Slowheart is the third studio album by American country music artist Kip Moore, released on September 8, 2017, through MCA Nashville. The album's lead single, "More Girls Like You", was released on February 10, 2017.

Background and recording
Following the release and touring behind 2015's Wild Ones, Moore took time off to travel, surf and write music. He tells Rolling Stone that Slowheart falls "somewhere between Americana, rock and the evocative storytelling of country."

The album, which Moore produced about 75% of, has less of a "band in the room sound" and more of a vintage, "vocals out front" sound. Moore claims he drew inspiration for the album from Motown music and also '70s classic rock music. The songs "Plead the Fifth" and "The Bull" were not written in any part by Moore, which makes Slowheart Moore's first release to feature songs not written or co-written by him.

Moore said of the album's theme that: The term Slowheart has always been dear to me, but then it finally made sense with this record of coming to grips with my own vulnerabilities, my own hopes, my own stubbornness -- the long journey that it took to get to where I’m at, and the clarity I’m at now. I think for sure this is the most vulnerable I’ve been on a record... the first one is still stuck in that same stubborn place of dealing with the same issues that I’ve faced before, still staying stuck in that spot and not doing anything about it, still feeling that sorrow. Whereas the second half is more hopeful in terms of who I hope to be the next time I’m faced with certain things.

Release

Singles
The lead single from Slowheart, "More Girls Like You", was released on February 10, 2017. The album's release was then preceded by the release of four additional songs to digital outlets and streaming services: "The Bull" (August 11, 2017), "Blonde" (August 18, 2017), "Bittersweet Company" (August 25, 2017) and "Plead the Fifth" (September 1, 2017).

(Data excerpts)
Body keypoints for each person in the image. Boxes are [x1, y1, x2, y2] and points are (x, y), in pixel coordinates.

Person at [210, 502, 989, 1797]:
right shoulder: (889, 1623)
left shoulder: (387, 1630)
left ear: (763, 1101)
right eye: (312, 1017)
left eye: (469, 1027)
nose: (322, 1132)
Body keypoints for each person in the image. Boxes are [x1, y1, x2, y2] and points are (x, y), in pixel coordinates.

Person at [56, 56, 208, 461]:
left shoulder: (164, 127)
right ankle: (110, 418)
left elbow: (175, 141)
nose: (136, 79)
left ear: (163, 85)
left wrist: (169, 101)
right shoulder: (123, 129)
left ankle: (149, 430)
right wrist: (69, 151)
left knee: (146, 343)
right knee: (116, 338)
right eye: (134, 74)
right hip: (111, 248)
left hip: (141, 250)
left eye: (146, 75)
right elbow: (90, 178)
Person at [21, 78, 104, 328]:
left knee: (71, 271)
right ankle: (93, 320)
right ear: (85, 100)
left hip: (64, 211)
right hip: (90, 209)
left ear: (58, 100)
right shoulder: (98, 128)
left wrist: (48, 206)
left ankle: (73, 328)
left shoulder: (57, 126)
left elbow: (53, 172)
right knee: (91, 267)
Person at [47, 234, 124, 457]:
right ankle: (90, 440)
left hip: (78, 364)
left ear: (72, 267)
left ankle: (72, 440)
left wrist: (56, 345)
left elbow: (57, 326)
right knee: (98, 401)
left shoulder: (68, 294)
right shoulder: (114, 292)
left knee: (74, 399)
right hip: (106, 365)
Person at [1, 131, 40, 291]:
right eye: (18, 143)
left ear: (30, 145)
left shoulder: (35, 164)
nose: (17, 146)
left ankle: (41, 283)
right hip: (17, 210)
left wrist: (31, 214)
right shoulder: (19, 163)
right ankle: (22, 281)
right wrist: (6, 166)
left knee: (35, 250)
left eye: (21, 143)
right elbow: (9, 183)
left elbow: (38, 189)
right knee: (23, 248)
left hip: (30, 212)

● Directions:
(a) Rewrite the stretch of the Slowheart article from "Background and recording" through "co-written by him.", putting "soul" in place of "Motown".
(b) Summarize the Slowheart article in two sentences.
None of the lines in the data excerpts are needed.

● Answers to this exercise:
(a)
Background and recording
Following the release and touring behind 2015's Wild Ones, Moore took time off to travel, surf and write music. He tells Rolling Stone that Slowheart falls "somewhere between Americana, rock and the evocative storytelling of country."

The album, which Moore produced about 75% of, has less of a "band in the room sound" and more of a vintage, "vocals out front" sound. Moore claims he drew inspiration for the album from soul music and also '70s classic rock music. The songs "Plead the Fifth" and "The Bull" were not written in any part by Moore, which makes Slowheart Moore's first release to feature songs not written or co-written by him.

(b) Slowheart is Kip Moore's third studio album, released on September 8, 2017, through MCA Nashville, with Moore producing about 75% of it and drawing on Motown and '70s classic rock for a vintage, "vocals out front" sound. Preceded by the lead single "More Girls Like You" and four more songs released to digital outlets and streaming services, it is also his first release to feature songs he did not write or co-write.